The Joint Commission has released the 2010 National Patient Safety Goals (NPSG), announcing to the field a significant reduction in the number of requirements from the 2009 NPSGs.
The 2010 NPSGs for hospitals contain 11 requirements, down from 20 in the 2009 (the nine missing goals have not been removed; they are now regular standards instead.) There are no new NPSGs, although NPSGs 07.03.01, 07.04.01, and 07.05.01—which were phase-in goals during 2009 about preventing multiple drug-resistant organisms, central line-associated bloodstream infections, and surgical site infections—are now expected to be fully implemented and facilities will have to comply with them as of January 1, 2010. Additionally, many of the existing NPSGs contain significant changes for 2010.
"I really applaud the Joint Commission on making the changes they have," says Elizabeth Di Giacomo-Geffers, RN, MPH, CSHA, a healthcare consultant in Trabuco Canyon, CA, and former Joint Commission surveyor. "My perception is the NPSG are less prescriptive, clearer, and more manageable."
Medication reconciliation, NPSG 8, remains up in the air and a field review of the proposed revisions to the Goal are expected in the spring of 2010. The Joint Commission announced earlier this year that it would no longer cite facilities for failing to comply with NPSG 8 to "reduce the burden" on hospitals, although the Joint Commission has not removed the expectation that organizations comply with the Goal, which is still evaluated but "not scored" during surveys.
Some of the changes included in the 2010 NPSGs are effective immediately. These include any deleted requirements. Specifically, surveyors will not evaluate the following elements of performance for the remainder of 2009 (from the 2009 NPSGs):
- NPSG.01.01.01, EP 1, concerning patient/family participation in identification prior to medication administration or treatment
- NPSG.03.04.01, EP 7, concerning the holding of original medication containers
- UP.01.01.01, EPs 1 and 2, concerning the pre-procedure verification process
- UP.01.02.01, EPs 1- 3, and 7, concerning the marking of the surgical site
- UP.01.03.01 EPs 1, 5, and 6, concerning performing a time out prior to surgery
Additionally, NPSG.07.02.01, which required organizations to consider a healthcare-acquired infection a sentinel event, was deleted because it was already covered in the sentinel event policy, and also will not be surveyed for the rest of 2009.
According to the October issue of Perspectives, the official newsletter of The Joint Commission, the requirements that were removed from the NPSGs and placed in the standards were done so to clarify where efforts should be spent. Once a requirement is moved to the standards, there's less of a need to spotlight the issue and less emphasis will be placed on it during survey.
Those 2009 requirements moved to the standards include:
- NPSG.02.01.01 Verbal/telephone order, critical test result read back
- NPSG.02.02.01 Do Not Use entries
- NPSG.02.05.01 Handoff communication
- NPSG.03.03.01 Look-alike/sound-alike medications list
- NPSG.09.02.01 Falls
- NPSG.13.01.01 Patient involvement in care
- NPSG.16.01.01 Rapid response
Some of the EPs in the above listed standards were deleted upon their move to the standards.

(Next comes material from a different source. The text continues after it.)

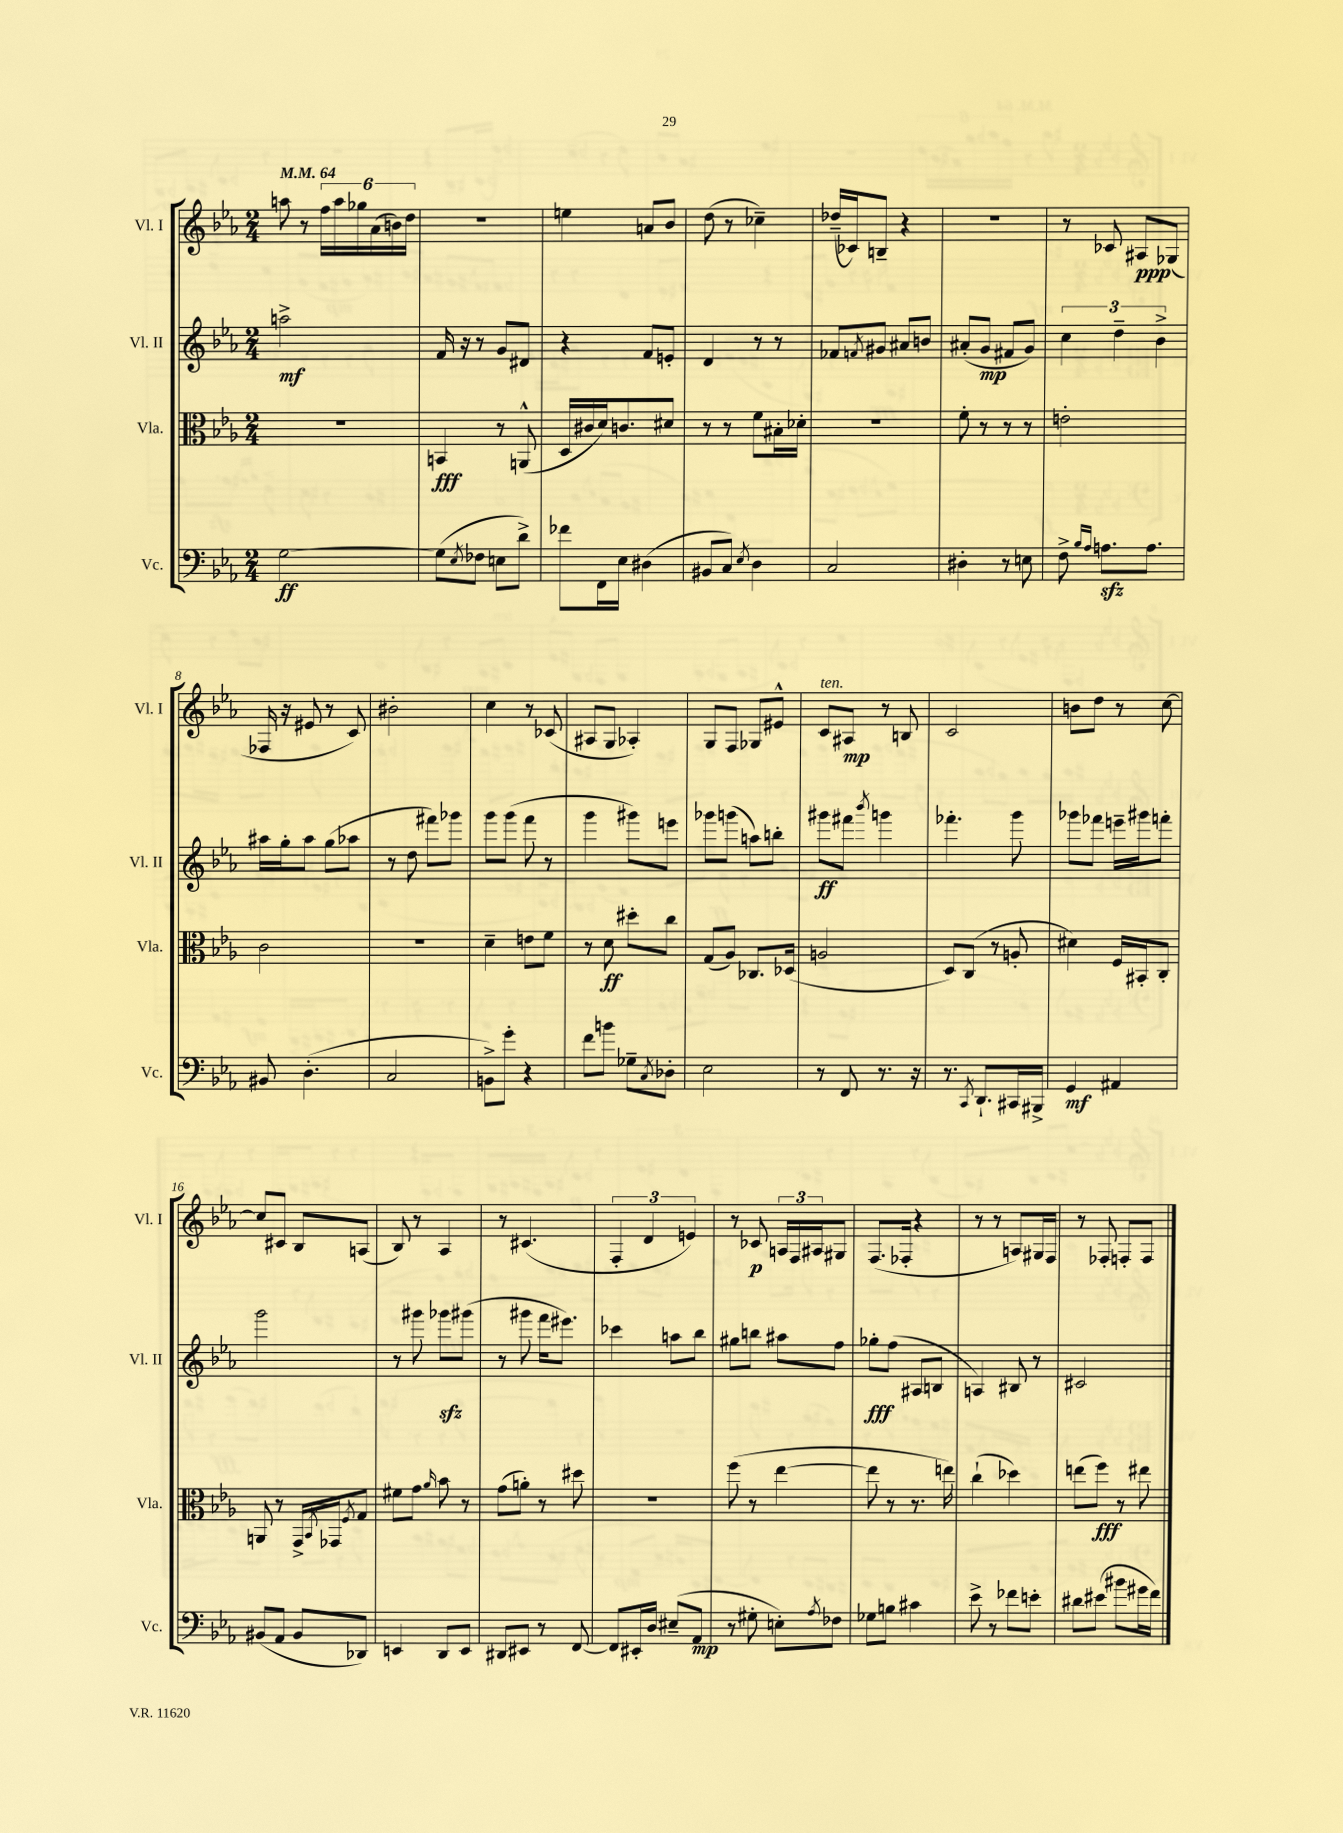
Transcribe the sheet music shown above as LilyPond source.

"The release of the 2010 National Patient Safety Goals (NPSG) rolled back some of the difficult and unclear expectations introduced last year," says Bud Pate, REHS, vice president of content and development with The Greeley Company, a division of HCPro, Inc., in Marblehead, MA. Pate points to changes, such as eliminating the need to designate an individual to participate in the identification process on behalf of a patient (NPSG.01.01.01) and the need for an immediate pre-transfer checklist process with the Universal Protocol (UP.01.01.01) as good developments with the 2010 NPSGs.
Also an oft-cited requirement (on 38% of 2009 survey reports), NPSG.02.03.01, concerning critical results, has been relaxed. The requirement to monitor critical tests is gone, and the remaining language is intended to allow more flexibility in the way that timeliness of critical result reporting is monitored. These are all positive changes, Pate says.

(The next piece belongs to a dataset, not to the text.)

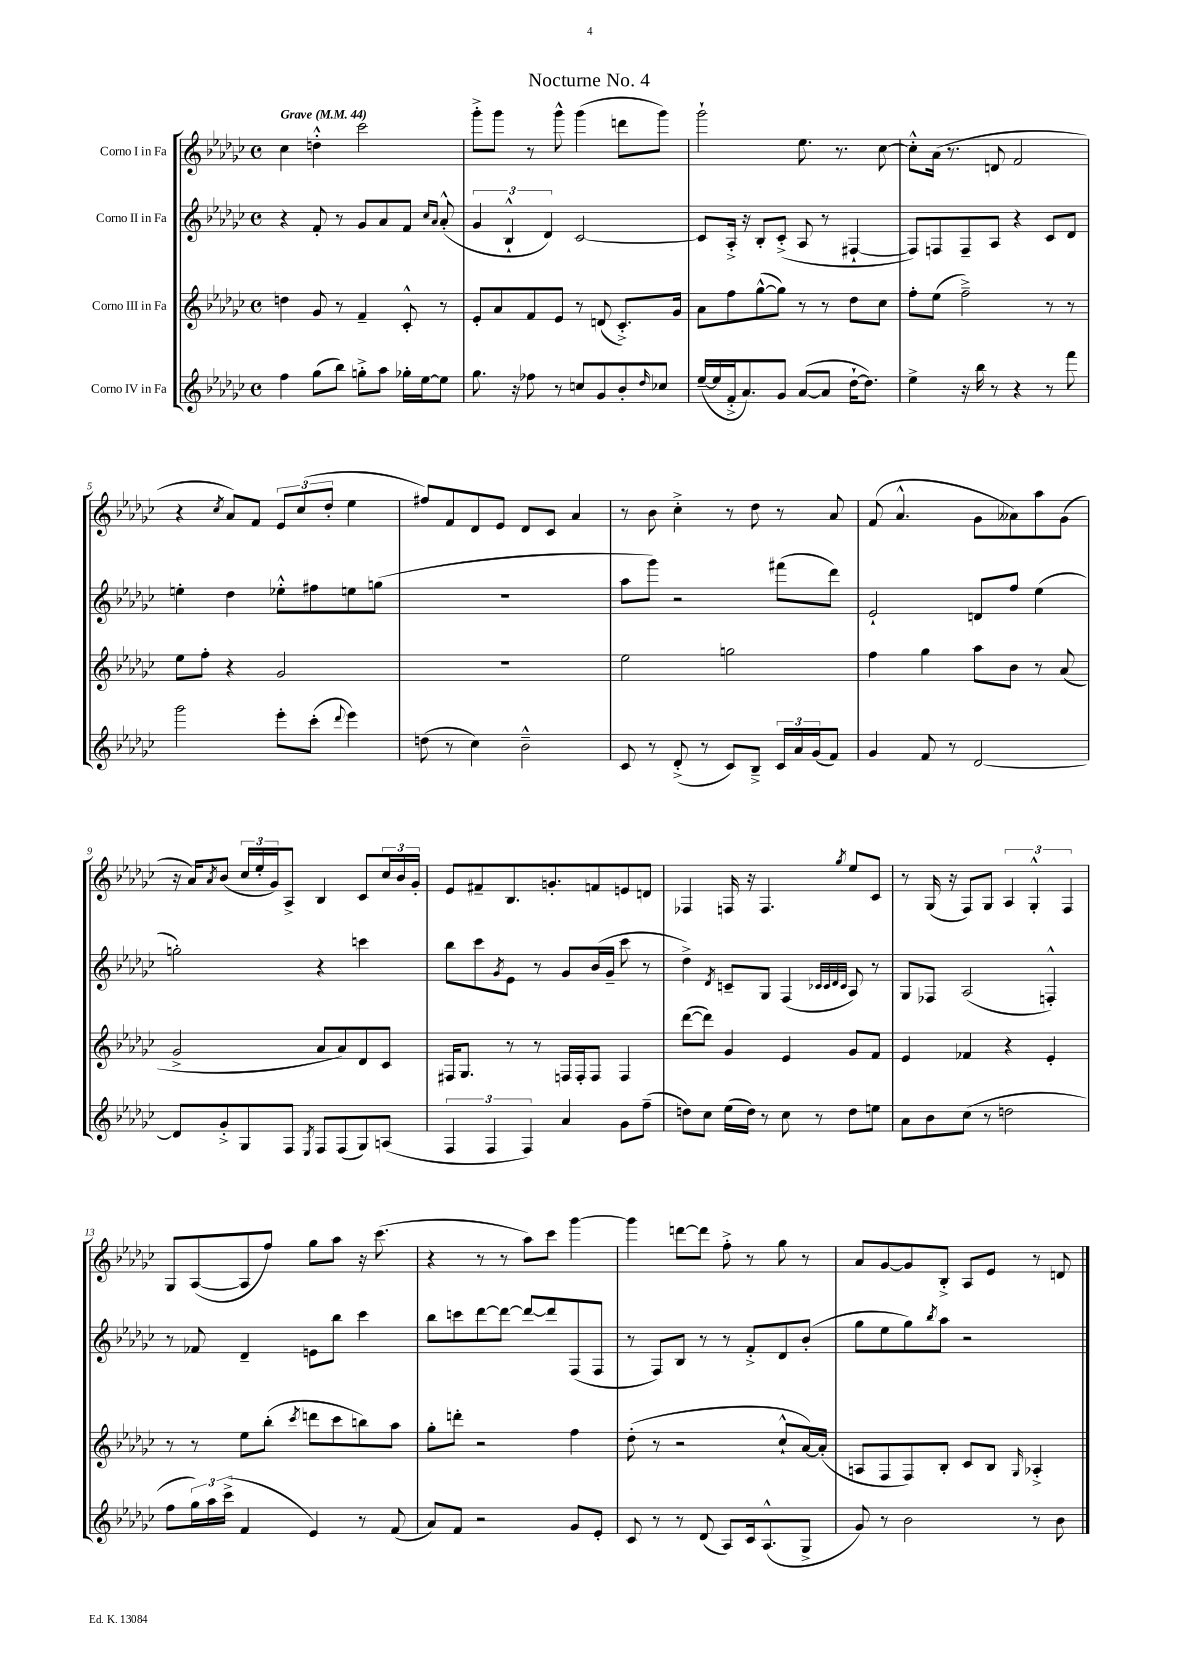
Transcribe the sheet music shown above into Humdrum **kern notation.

The revised language addressing the scope of the Universal Protocol has created some initial confusion: the protocol now applies to all invasive procedures, not just those that place the patient at risk.
"On its face, this appears to cover many procedures not currently subject to the time out (the only part of the Protocol that is not a natural part of the treatment process)," says Pate. "However, I also understand that the Joint Commission intends to ease back on the scope of the Universal Protocol. So we're hoping for further clarification."
Another significant change is clarification about the need for two time outs (UP.01.03.01). A second time out during the procedure is only required when the surgeon changes (removing the confusing language about when the procedure requires two consent forms). On the other hand, it now appears that a pre-anesthesia time out is always required. The field is also waiting for clarification about the time out for one-person procedure, says Pate.
In summary, the Joint Commission has taken a significant step back from what many hospitals believed, and had voiced to The Joint Commission, were needlessly prescriptive and impractical solutions to major safety concerns.
"However, as with any complex issue, there are a few 'devilish details' that are up in the air," says Pate.